All four Democrats square off in the first televised debate of the campaign at 7 p.m. Monday night at the John F. Kennedy Library and Museum.
Coakley and Pagliuca each support elements of President Obama’s plan. Obama has pushed a major overhaul of financial industry regulations, including creation of a consumer financial watchdog agency that would oversee products such as credit cards and mortgage loans. He also proposed new regulations on complex derivatives, which helped precipitate the meltdown on Wall Street last year.
Coakley, who for nearly three years has been the state’s top law enforcement official, argues in her financial plan that any changes should not infringe on state authority.
“Any regulatory reforms undertaken at the federal level must take into account the role states play in this process and allow states to enforce laws and regulations free from federal preemption,’’ she said in a 10-page position paper she released last week. “I strongly believe that state regulators and attorneys general must have the ability to combat unfair and deceptive acts by national banks.’’
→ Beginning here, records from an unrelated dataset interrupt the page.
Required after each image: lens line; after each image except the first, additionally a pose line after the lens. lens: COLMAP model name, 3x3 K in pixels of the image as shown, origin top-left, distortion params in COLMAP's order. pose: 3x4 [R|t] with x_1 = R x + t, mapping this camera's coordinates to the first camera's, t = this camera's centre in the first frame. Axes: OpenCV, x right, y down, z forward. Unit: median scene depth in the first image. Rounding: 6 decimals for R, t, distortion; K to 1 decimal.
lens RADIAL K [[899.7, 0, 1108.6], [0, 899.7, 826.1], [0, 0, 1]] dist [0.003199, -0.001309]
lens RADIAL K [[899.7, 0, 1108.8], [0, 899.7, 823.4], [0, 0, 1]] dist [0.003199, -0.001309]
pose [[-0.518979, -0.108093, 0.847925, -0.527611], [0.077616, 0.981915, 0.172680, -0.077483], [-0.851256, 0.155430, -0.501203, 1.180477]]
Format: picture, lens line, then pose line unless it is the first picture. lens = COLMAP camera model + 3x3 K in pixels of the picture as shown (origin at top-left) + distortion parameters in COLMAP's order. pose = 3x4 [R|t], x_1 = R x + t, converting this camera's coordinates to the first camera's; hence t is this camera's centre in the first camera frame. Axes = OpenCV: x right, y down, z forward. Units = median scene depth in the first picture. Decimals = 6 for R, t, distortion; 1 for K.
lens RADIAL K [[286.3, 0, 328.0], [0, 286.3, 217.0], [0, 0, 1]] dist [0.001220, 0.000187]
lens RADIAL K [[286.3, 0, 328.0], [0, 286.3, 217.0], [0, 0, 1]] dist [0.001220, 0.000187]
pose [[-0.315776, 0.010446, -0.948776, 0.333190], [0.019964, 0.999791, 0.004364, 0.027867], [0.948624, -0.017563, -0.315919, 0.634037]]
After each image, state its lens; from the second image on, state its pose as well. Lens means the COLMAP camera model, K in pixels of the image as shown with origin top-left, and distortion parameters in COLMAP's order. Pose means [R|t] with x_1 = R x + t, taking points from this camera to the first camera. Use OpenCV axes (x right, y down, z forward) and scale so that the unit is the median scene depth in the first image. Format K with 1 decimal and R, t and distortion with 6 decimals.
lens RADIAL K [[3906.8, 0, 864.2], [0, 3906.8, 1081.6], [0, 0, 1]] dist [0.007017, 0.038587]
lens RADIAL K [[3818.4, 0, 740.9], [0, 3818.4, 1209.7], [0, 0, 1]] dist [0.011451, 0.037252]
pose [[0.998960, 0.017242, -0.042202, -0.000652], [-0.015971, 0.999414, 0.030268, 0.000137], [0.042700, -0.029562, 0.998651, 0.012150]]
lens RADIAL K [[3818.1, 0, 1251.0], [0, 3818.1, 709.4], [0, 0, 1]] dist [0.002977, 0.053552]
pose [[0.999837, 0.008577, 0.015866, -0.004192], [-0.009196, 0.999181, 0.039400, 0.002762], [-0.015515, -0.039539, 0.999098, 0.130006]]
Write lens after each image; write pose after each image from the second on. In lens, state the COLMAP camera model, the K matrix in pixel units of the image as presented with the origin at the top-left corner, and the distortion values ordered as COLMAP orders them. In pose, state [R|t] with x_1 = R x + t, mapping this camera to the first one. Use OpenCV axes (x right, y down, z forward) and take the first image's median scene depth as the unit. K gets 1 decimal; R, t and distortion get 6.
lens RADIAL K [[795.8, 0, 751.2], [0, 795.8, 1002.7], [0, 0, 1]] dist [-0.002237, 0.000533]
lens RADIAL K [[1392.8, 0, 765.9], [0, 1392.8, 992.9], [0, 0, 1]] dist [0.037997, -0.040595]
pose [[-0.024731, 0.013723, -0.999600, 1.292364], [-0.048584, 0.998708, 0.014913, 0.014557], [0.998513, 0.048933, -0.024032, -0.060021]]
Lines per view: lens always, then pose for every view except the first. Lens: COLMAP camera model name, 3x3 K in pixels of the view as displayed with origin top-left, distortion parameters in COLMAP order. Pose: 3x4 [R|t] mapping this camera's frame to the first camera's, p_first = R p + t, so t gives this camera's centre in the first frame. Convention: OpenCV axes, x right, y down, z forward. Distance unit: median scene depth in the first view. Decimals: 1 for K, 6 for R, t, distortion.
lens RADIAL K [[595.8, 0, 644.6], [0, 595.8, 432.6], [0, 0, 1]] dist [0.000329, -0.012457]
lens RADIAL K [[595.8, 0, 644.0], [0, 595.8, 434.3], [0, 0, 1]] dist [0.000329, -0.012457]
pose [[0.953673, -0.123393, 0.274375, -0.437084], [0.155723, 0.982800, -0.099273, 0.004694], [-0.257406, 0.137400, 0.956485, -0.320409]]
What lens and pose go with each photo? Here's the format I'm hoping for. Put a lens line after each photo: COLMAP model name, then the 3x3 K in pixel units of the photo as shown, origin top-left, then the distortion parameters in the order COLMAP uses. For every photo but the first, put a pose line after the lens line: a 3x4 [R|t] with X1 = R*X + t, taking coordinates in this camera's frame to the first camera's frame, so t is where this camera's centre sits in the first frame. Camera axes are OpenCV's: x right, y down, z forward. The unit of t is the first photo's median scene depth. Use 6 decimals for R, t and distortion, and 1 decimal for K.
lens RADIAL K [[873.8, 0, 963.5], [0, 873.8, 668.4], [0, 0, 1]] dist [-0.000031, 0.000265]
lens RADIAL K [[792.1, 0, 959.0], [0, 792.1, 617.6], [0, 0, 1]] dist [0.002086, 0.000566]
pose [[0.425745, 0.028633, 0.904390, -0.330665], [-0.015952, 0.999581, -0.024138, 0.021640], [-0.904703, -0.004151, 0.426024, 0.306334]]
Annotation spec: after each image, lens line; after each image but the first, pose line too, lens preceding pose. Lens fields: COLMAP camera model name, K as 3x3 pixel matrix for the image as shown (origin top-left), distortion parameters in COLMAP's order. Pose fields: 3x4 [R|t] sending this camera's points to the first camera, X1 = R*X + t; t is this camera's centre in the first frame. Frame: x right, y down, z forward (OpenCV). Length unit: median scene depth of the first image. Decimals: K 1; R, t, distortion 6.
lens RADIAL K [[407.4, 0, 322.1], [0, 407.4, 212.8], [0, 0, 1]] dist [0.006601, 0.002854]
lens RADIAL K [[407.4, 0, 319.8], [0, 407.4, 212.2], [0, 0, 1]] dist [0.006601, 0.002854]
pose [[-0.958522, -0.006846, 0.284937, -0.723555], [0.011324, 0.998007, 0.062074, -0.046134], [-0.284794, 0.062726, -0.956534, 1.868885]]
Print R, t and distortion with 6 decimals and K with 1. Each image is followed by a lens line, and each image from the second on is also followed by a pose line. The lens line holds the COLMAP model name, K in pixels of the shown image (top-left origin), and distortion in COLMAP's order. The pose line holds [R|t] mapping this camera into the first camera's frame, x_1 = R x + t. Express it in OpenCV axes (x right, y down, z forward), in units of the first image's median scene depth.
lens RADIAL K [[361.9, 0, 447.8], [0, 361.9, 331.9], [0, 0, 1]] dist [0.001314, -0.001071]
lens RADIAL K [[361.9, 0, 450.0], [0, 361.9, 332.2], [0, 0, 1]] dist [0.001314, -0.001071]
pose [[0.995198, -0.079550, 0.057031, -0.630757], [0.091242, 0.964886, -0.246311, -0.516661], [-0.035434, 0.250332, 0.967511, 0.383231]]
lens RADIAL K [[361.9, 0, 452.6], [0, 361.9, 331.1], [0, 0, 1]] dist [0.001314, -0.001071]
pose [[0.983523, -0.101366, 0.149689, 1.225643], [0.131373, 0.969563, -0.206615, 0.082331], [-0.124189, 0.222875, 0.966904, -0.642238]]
Pagliuca argues that such an approach would allow corporations to skirt federal regulations by basing their headquarters in states with business-friendly laws. He wants the federal government to set baseline regulations and let states adopt stronger regulations if they choose.
Further trying to highlight Pagliuca’s economic strengths, his campaign noted that Pagliuca began laying the groundwork for his plan while at the World Economic Forum, held in Davos in January. Pagliuca was one of six panel members for a discussion on “The New Boundaries of Financial Governance.’’
Coakley cites the financial enforcement role she has played as attorney general, including lawsuits she has filed against subprime mortgage lenders and relief she has won for Massachusetts homeowners whose properties were foreclosed. She was also one of four attorneys general who met at the White House recently with President Obama to discuss new financial regulations.
“But she understands that we cannot rely on the federal government alone,’’ Zaroulis said.